Fundamental Principles

In his review of David G. Dalin’s Jewish Justices of the Supreme Court: From Brandeis to Kagan (“Great Jews in Robes,” Summer 2017), Professor Samuel Goldman writes that “for most of the Jews on the court, Jewishness has been more of an ethnic than a religious identity.” Many Jews in America identify themselves similarly: as secular rather than religious Jews. But the crux of the matter is that the spiritual guidelines of Judaism as set forth in the traditional canon have provided each generation with the moral guidelines for their lifetime pursuit of tzedaka and tikkun olam

Many philanthropists are guided by these fundamental principles of spirituality as expressed in both secular and religious ways in their final acts. The influence of the spiritual is marked by the opportunity of their demise to give back to the general community. By ignoring the spiritual essence of the Torah and Talmud and related commentary, a misidentification is propounded by the wayward Jewish thought that the motivation of the individual Jew is a secular rather than a spiritual act. 

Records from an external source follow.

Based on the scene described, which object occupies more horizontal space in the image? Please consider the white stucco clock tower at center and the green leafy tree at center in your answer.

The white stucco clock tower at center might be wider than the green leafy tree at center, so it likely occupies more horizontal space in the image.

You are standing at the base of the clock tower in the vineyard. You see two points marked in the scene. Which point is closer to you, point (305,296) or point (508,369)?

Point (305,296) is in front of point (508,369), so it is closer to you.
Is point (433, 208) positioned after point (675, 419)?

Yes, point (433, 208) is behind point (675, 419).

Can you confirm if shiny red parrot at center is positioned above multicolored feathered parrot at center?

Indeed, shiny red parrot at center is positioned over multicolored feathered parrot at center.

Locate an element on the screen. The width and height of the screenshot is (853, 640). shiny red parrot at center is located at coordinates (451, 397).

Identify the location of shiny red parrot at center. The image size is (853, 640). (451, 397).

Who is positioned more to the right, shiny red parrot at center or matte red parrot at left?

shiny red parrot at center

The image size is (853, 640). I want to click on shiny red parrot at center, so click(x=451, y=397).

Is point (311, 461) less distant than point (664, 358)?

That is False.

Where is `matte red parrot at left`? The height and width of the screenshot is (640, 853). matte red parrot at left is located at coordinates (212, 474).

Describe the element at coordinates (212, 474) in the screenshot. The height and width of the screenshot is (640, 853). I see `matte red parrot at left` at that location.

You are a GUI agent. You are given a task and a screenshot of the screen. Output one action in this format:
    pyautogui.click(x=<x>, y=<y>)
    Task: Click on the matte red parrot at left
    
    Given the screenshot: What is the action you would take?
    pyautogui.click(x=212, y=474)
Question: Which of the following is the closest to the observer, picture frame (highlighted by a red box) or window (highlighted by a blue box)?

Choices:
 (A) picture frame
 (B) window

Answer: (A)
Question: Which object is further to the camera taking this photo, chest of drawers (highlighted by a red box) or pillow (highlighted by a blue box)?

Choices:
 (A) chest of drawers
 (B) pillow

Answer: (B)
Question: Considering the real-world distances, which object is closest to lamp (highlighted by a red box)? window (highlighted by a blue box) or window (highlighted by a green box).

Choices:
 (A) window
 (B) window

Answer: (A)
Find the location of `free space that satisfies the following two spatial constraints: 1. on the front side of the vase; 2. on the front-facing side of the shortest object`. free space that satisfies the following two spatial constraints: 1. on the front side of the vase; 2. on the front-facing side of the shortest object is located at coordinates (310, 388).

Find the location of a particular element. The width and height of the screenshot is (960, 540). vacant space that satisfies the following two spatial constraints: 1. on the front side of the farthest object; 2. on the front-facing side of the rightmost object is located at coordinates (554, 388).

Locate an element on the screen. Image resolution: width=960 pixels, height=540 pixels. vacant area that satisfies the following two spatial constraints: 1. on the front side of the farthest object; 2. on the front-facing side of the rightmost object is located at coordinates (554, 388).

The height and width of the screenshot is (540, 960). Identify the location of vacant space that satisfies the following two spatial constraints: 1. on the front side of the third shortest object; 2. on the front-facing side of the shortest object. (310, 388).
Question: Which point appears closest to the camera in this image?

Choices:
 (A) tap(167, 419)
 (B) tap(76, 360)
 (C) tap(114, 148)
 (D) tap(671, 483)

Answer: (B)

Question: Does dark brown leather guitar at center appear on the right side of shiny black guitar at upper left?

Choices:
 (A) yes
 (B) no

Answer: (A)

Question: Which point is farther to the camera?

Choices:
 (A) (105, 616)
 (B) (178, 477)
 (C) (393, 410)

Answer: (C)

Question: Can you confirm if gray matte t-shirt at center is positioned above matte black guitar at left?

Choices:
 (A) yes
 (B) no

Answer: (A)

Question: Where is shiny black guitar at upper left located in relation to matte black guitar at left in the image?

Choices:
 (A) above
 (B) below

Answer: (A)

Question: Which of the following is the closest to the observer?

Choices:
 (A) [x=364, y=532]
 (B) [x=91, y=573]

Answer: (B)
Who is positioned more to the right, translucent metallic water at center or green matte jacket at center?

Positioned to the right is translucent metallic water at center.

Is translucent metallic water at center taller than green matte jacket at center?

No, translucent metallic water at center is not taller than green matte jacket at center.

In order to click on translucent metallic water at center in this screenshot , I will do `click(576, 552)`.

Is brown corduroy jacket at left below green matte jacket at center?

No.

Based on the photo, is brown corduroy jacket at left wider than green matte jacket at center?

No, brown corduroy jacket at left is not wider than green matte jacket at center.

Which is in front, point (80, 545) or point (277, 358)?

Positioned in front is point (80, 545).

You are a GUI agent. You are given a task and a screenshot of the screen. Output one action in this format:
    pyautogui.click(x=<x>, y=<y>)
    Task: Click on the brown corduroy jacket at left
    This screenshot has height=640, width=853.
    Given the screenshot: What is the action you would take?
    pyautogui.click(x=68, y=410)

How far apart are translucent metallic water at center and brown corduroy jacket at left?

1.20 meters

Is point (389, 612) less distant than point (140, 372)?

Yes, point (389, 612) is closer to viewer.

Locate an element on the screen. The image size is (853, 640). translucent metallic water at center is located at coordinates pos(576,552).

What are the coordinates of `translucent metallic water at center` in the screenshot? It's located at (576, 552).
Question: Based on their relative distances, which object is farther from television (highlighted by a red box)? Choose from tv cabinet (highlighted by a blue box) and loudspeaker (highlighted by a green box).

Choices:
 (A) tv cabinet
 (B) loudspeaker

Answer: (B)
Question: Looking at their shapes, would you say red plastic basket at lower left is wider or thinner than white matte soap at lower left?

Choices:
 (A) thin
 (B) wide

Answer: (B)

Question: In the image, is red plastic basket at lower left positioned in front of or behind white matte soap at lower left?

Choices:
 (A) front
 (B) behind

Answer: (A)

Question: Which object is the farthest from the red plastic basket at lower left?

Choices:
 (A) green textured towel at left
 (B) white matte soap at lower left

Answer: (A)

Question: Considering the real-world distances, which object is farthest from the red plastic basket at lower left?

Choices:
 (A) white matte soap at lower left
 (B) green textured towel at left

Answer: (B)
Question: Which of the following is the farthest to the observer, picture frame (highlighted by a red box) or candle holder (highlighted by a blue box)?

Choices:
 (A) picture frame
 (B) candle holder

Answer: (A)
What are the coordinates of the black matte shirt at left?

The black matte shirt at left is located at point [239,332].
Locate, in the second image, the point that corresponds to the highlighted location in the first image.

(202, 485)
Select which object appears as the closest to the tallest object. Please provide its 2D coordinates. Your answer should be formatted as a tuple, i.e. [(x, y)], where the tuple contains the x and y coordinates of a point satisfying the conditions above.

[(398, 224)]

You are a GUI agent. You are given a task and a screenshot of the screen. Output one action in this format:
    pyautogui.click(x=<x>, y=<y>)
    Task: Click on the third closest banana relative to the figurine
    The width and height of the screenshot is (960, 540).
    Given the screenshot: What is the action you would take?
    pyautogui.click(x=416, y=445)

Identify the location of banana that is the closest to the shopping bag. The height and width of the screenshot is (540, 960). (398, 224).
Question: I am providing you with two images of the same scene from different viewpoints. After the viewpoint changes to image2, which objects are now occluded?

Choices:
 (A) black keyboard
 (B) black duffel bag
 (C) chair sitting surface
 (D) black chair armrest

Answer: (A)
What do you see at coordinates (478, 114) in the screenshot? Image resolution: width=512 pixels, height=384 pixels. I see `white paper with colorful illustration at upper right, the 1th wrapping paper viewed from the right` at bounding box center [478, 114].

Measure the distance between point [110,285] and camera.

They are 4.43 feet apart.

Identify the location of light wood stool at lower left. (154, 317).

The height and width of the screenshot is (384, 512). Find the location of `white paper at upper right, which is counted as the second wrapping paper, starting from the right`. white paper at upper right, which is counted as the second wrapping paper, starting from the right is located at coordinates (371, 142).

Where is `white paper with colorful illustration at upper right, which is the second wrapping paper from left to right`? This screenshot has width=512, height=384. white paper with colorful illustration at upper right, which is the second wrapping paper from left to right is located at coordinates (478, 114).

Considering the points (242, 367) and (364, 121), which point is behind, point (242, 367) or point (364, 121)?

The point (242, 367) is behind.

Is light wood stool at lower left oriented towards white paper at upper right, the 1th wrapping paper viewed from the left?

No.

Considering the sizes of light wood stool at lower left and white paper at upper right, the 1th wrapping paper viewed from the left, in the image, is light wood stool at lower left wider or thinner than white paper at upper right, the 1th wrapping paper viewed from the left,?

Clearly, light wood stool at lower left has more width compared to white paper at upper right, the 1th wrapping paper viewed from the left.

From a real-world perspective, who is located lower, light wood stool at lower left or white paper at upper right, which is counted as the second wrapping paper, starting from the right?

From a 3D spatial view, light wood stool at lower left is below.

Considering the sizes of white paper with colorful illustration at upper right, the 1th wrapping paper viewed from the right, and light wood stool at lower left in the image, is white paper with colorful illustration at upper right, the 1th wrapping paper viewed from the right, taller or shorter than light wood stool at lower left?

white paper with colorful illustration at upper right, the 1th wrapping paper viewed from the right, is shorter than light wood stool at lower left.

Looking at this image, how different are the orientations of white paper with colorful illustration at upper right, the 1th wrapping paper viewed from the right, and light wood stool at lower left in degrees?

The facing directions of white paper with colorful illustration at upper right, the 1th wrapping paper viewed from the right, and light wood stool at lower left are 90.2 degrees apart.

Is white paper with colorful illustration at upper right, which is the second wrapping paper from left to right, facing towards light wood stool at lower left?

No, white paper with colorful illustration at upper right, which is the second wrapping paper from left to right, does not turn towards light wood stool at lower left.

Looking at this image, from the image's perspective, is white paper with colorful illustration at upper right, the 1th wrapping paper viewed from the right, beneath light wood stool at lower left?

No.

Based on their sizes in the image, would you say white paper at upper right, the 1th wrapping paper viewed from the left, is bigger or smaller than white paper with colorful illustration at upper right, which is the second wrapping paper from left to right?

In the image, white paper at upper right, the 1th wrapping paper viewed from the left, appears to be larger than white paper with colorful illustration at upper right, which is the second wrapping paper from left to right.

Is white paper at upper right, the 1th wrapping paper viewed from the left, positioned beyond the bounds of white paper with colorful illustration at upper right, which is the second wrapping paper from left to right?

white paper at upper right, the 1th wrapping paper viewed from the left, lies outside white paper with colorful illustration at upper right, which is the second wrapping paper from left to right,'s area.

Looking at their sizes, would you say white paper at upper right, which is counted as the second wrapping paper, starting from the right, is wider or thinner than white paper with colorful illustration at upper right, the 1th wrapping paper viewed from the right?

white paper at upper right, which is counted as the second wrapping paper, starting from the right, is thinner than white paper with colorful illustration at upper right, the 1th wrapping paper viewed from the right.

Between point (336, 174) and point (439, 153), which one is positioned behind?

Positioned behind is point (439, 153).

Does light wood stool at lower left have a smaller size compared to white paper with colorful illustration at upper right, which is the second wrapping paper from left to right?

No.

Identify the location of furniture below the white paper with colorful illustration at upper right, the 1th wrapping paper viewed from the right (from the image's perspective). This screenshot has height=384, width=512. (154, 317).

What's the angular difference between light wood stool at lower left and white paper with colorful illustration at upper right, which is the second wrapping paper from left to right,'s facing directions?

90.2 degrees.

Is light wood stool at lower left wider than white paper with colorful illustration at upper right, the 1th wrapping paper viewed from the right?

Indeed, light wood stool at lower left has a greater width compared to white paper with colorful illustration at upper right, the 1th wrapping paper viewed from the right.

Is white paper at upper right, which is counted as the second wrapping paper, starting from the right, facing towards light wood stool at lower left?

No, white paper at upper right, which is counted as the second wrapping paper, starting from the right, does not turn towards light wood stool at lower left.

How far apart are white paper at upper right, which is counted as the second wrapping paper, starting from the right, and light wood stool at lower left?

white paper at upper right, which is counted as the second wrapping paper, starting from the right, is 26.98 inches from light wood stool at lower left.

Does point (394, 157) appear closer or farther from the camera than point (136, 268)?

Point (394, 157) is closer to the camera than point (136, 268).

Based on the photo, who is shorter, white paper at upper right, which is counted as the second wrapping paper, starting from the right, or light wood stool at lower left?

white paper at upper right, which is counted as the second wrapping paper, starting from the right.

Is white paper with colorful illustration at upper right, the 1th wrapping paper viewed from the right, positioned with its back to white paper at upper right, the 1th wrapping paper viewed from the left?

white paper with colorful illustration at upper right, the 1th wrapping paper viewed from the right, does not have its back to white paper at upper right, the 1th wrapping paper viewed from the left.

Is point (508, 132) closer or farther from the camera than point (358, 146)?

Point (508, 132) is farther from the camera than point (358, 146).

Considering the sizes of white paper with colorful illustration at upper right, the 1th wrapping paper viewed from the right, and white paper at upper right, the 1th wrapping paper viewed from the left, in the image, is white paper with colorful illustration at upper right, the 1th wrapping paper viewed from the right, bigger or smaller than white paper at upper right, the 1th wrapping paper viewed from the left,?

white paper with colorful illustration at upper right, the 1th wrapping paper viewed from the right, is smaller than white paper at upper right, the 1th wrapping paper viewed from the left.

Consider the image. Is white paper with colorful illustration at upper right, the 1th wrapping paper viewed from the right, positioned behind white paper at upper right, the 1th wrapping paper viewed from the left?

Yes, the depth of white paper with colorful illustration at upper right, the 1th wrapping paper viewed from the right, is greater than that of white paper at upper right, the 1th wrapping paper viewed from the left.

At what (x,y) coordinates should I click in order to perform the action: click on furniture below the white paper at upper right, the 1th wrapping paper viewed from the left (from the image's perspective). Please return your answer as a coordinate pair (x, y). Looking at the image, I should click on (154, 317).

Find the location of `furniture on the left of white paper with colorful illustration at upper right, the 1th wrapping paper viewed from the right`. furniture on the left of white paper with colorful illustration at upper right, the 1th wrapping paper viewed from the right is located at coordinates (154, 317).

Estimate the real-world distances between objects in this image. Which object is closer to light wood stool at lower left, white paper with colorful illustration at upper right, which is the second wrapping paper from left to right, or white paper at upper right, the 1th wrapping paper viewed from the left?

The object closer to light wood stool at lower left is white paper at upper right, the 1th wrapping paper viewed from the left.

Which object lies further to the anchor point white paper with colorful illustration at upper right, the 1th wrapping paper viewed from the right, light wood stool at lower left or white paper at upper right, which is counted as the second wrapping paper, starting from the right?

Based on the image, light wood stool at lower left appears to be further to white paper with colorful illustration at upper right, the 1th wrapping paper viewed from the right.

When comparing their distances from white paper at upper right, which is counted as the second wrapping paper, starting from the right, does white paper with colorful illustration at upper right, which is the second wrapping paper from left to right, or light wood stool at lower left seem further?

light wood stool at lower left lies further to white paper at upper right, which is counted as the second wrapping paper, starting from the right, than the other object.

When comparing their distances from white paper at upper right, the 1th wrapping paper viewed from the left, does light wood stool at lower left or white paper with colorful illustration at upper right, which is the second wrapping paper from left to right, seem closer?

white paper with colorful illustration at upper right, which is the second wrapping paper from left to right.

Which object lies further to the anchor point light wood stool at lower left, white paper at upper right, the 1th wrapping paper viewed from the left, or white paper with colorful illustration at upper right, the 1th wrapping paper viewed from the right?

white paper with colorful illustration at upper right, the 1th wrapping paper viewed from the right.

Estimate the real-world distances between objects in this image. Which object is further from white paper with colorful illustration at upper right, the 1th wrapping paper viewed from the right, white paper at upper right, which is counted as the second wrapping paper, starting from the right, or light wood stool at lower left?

The result is a population which is subject to the weakening of its ancient roots in a world in which they are surrounded by the temptation to act with greed rather than provide sustenance for their fellow human beings. This shows the need for the kind of historical reflection which would result in more focused moral guidelines, as well as clarifying the role of language in our fundamental self-understanding.